Savory Napa Cabbage and Oyster Pancake: A Delicious Seasonal Treat
How to Make Napa Cabbage and Oyster Pancake with Fresh Oysters
Oysters are in season right now, and we’re enjoying a variety of oyster dishes! We made a delicious one-pan Jjamppong with oysters bought on a 1+1 deal, and this weekend, we decided to make oyster pancakes with napa cabbage. This recipe combines the delicate sweetness of napa cabbage with the briny richness of fresh oysters, creating a delightful texture and flavor. It’s perfect as a light meal, appetizer, or a fantastic accompaniment to drinks.
Ingredients for Napa Cabbage Oyster Pancake- 1 packet fresh oysters (approx. 130g)
- 8 large napa cabbage leaves (focus on smaller inner leaves)
- 1 red chili pepper
- 1 green chili pepper (adjust for spice preference)
- 5 perilla leaves (shiso)
- 5 Tbsp potato starch (for crispiness!)
- 3 Tbsp pancake mix (for easy flavoring)
- 100ml cold water (to adjust batter consistency)

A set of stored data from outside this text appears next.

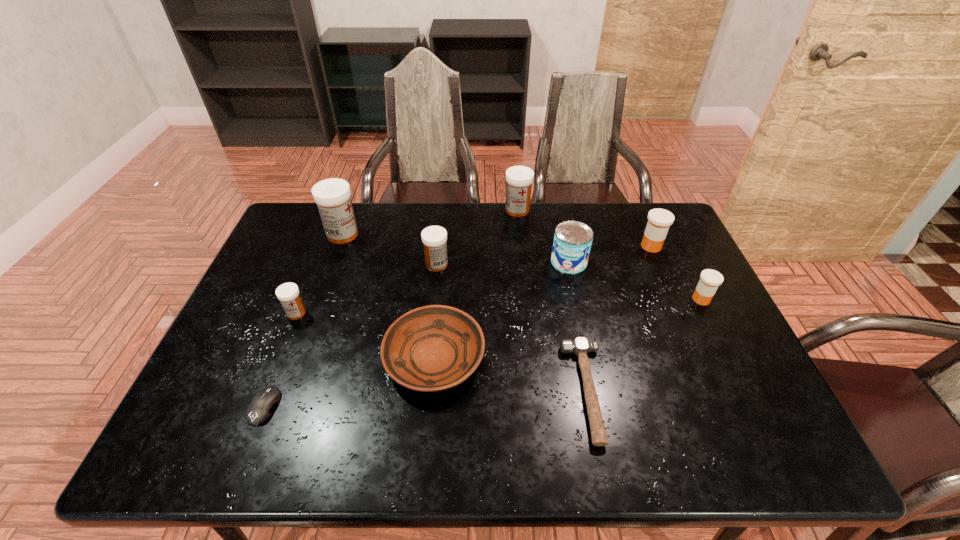
Identify the location of free location located 0.050m on the label of the second object from right to left. click(624, 246).

This screenshot has height=540, width=960. Identify the location of vacant area situated on the front of the fourth farthest medicine. (429, 335).

This screenshot has height=540, width=960. I want to click on free space located 0.230m on the right of the blue can, so click(661, 262).

Find the location of `free space located on the label of the smaller orange medicine`. free space located on the label of the smaller orange medicine is located at coordinates click(x=560, y=299).

Locate an element on the screen. This screenshot has width=960, height=540. vacant region located 0.380m on the label of the smaller orange medicine is located at coordinates (557, 299).

Where is `free space located 0.160m on the label of the smaller orange medicine`? This screenshot has width=960, height=540. free space located 0.160m on the label of the smaller orange medicine is located at coordinates (635, 299).

At what (x,y) coordinates should I click in order to perform the action: click on vacant space located 0.310m on the right of the nearest white medicine. Please return your answer as a coordinate pair (x, y). The width and height of the screenshot is (960, 540). Looking at the image, I should click on (420, 313).

Where is `vacant space situated on the left of the eighth tallest object`? vacant space situated on the left of the eighth tallest object is located at coordinates (276, 358).

Where is `vacant space situated on the striking face of the hammer`? The height and width of the screenshot is (540, 960). vacant space situated on the striking face of the hammer is located at coordinates coord(482,392).

Locate an element on the screen. free space located on the striking face of the hammer is located at coordinates click(x=478, y=392).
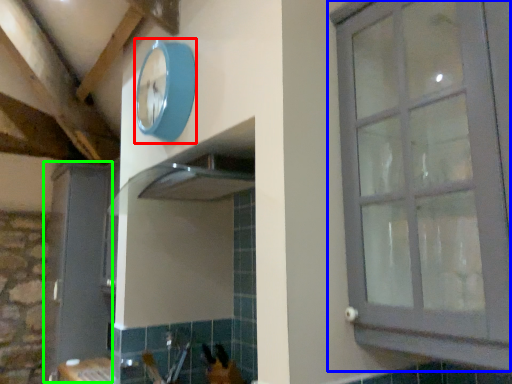
Question: Based on their relative distances, which object is farther from clock (highlighted by a red box)? Choose from window (highlighted by a blue box) and screen door (highlighted by a green box).

Choices:
 (A) window
 (B) screen door

Answer: (B)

Zesty Dipping Sauce- 1 Tbsp soy sauce
- 1 Tbsp plum extract (maesil-cheong)
- 1 Tbsp lemon juice
- 1 Tbsp vinegar
- 1 Tbsp soy sauce
- 1 Tbsp plum extract (maesil-cheong)
- 1 Tbsp lemon juice
- 1 Tbsp vinegar
Cooking Instructions
Step 1
Select the smaller, inner leaves of the napa cabbage, which are particularly sweet. You can trim off any yellowing parts. Lightly sprinkle the cabbage leaves with salt and let them sit for about 10 minutes. This process helps to soften the cabbage slightly, making it more tender and easier to handle while retaining a pleasant crispness.
Step 2
Thinly slice the red and green chili peppers diagonally for both color and a touch of heat. Feel free to adjust the amount of green chili if you prefer it spicier. Wash the perilla leaves thoroughly and then shred them into fine strips. The fragrant aroma of perilla leaves will add another dimension to the pancake’s flavor profile.
Step 3
Let’s prepare the batter for a crispy texture. In a bowl, combine the potato starch (5 Tbsp) and pancake mix (3 Tbsp). Gradually add the cold water (100ml), whisking continuously until you achieve a smooth batter without any lumps. The ideal consistency is pourable but not too thin – like a thick cream. You may need to adjust the water amount slightly depending on the type of flour used.
Step 4
Gently rinse the fresh oysters under cold running water to clean them. Bring a pot of water to a boil and blanch the oysters for exactly 20 seconds. Be careful not to overcook, as this can make them tough. Immediately transfer the blanched oysters to a bowl of cold water to stop the cooking process. Once cooled, drain them thoroughly and pat them dry with paper towels. A little squeeze of lemon juice at this stage can help eliminate any lingering fishiness and enhance their freshness.
Step 5
Now, let’s assemble and cook the pancakes. Heat a generous amount of cooking oil in a pan over medium-low heat. Dip each napa cabbage leaf into the prepared batter, ensuring it’s evenly coated, and place it in the hot pan. Arrange a few oysters on top of the cabbage, followed by the sliced chili peppers and shredded perilla leaves. Drizzle a little more batter over the toppings to help bind everything together.
Step 6
Cook the pancakes until the underside is golden brown and crisp. Carefully flip them over and cook the other side until it’s also nicely browned and the ingredients are cooked through. Keep an eye on the heat to prevent the oysters and vegetables from burning while ensuring the pancake is thoroughly cooked.
Step 7
Once cooked, transfer the delicious Napa Cabbage and Oyster Pancakes to a serving plate. For the dipping sauce, simply mix together soy sauce (1 Tbsp), plum extract (1 Tbsp), lemon juice (1 Tbsp), and vinegar (1 Tbsp). Serve the warm pancakes immediately with the zesty dipping sauce for an unforgettable taste experience. Enjoy your homemade delicacy!